Hayao Miyazaki’s enduringly popular 1997 animation
Analysing an animated films visuals always slightly uncomfortablw; pretending its about shots, we can say we have simple, often vertical movements, with a lot of still takes, except for fast horizontal following ones.
Edited in a very much classic action/ Hollywood manner. Indeed, this is really a narrative driven action-adventure picture, very much in the Hollywood tradition. Though the shots are often longer, a lot of fast back and forwards, changing the angle, a bit of shot/ reverse work. Better directed and edited than the rather repetitious (for all its other qualities) ‘Spirited Away’.
Generally it does not focus on characterisation, everything is narrative-driven, the breaks-off are largely for comic relief. This can make much of what it does slightly jarring, quickly moving from premise to conclusion.
What it does is follow a narrative structure on one or more step; one more step. One of the fun things about Miyazaki’s worlds is his constantly ad-hoc adding of something, always taking something a bit further, always extending to the next phase. This keeps us involved because he doesn’t dwell, doesn’t every dwell on the sheer weirdness of it; it is all very matter of fact.
His creations are largely either completely unknowable or anthropomorphic. Individual scenes are beautiful in the same way a (perhaps slight) drawing is. It is of course impressive, and touching, with the flowers that grow and the walking on water. These are not so much experienced as depicted, so they don’t have a huge force, but are welcome and delicately beautiful in their insertion in the narrative.
Looking at the plot, it tries to strike a middle point. Humans are bad (there is a rather worrying equation of working women with this domination), but nature too is irrational and nasty. The attempt to find a middle way rather deconstructs itself; it is unsuccessful ,everything goes wrong, even if the narrative seems to decide at the ridiculous end that everything is fine. Usual Hollywood attempt to patch things up, forgetting about the debris of destruction it has left behind. Note also the pacifist hero of course really only doing the business when he temporarily forgets things and gets the swords out.
The theme of a primeval nature dominating, human dominating, and the lack of solution to this, is at least an interesting path, even if Miyazaki notably fails to make an intelligent comment on it. This film is certainly fun to watch, and he creates a nicely hyper-real world (or rather, ad hoc bits tacked together; one doesn’t get the sense of much outside of the frame) with a narrative that takes itself always a step further.

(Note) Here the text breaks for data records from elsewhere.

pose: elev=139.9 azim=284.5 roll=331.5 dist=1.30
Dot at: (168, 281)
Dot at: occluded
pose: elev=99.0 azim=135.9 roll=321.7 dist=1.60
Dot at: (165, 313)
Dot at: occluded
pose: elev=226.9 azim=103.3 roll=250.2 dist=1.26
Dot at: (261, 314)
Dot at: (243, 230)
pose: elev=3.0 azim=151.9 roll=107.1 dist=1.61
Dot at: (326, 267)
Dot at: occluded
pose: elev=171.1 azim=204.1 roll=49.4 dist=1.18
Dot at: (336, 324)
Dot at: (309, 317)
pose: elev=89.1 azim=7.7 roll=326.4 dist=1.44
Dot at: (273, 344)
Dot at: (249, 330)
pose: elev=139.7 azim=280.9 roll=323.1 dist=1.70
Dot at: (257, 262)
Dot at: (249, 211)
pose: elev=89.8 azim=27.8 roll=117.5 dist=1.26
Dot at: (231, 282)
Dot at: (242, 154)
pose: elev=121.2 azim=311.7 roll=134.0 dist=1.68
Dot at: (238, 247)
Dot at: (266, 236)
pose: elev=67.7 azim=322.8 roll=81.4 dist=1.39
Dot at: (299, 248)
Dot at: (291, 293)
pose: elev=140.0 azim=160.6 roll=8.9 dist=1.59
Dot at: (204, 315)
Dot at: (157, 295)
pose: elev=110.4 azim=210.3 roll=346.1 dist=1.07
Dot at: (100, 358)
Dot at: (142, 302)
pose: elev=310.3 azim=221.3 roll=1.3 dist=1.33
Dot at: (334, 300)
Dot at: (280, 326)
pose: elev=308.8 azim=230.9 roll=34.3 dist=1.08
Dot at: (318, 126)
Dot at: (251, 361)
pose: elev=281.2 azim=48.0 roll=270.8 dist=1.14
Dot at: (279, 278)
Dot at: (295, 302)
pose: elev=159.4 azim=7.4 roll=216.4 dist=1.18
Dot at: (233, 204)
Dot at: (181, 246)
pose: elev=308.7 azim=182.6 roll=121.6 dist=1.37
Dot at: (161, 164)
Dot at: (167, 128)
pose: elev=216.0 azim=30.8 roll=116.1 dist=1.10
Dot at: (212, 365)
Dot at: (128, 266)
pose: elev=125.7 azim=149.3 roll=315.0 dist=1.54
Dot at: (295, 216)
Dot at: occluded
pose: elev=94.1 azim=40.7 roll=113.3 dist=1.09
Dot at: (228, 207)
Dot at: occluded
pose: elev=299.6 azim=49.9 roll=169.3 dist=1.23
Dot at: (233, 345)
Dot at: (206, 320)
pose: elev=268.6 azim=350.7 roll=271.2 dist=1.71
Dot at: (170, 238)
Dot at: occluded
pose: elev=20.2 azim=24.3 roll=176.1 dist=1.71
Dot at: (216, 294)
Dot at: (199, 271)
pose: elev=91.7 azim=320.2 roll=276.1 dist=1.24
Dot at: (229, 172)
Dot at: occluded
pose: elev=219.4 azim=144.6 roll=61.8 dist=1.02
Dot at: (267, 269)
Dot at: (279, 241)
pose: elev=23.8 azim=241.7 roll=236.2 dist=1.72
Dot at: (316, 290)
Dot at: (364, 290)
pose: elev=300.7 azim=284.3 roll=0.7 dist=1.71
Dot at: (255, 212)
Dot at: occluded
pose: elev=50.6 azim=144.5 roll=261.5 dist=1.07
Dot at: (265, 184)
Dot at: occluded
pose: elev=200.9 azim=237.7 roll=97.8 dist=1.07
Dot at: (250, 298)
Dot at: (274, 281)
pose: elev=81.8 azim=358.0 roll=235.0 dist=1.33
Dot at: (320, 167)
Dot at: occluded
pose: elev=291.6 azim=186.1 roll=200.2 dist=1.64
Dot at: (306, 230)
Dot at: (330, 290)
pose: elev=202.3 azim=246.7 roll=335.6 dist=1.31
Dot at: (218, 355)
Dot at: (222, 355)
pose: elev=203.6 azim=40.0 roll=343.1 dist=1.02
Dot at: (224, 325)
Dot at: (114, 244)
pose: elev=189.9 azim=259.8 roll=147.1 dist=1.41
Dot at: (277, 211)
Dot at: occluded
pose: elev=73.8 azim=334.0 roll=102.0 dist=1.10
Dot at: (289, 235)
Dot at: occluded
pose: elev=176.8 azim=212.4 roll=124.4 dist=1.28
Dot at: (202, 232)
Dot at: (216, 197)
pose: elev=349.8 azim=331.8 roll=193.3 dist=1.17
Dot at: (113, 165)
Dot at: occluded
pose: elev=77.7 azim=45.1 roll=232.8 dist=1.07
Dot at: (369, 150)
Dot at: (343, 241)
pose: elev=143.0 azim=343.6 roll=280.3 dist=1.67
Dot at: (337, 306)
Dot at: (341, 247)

If he doesn’t great cinematic images, he is led to create quite new ones in his meldings of non-human liquid forces, that does result in a genuinely different cinema and, for short periods, image production.
This is when Miyazaki is at his best; when almost forced to make new things with his images because of his remorseless narrative logic. This only happens for short periods, but it ultimately makes this film at least perhaps his most worthwhile. These aren’t masterpieces, but neither are they null.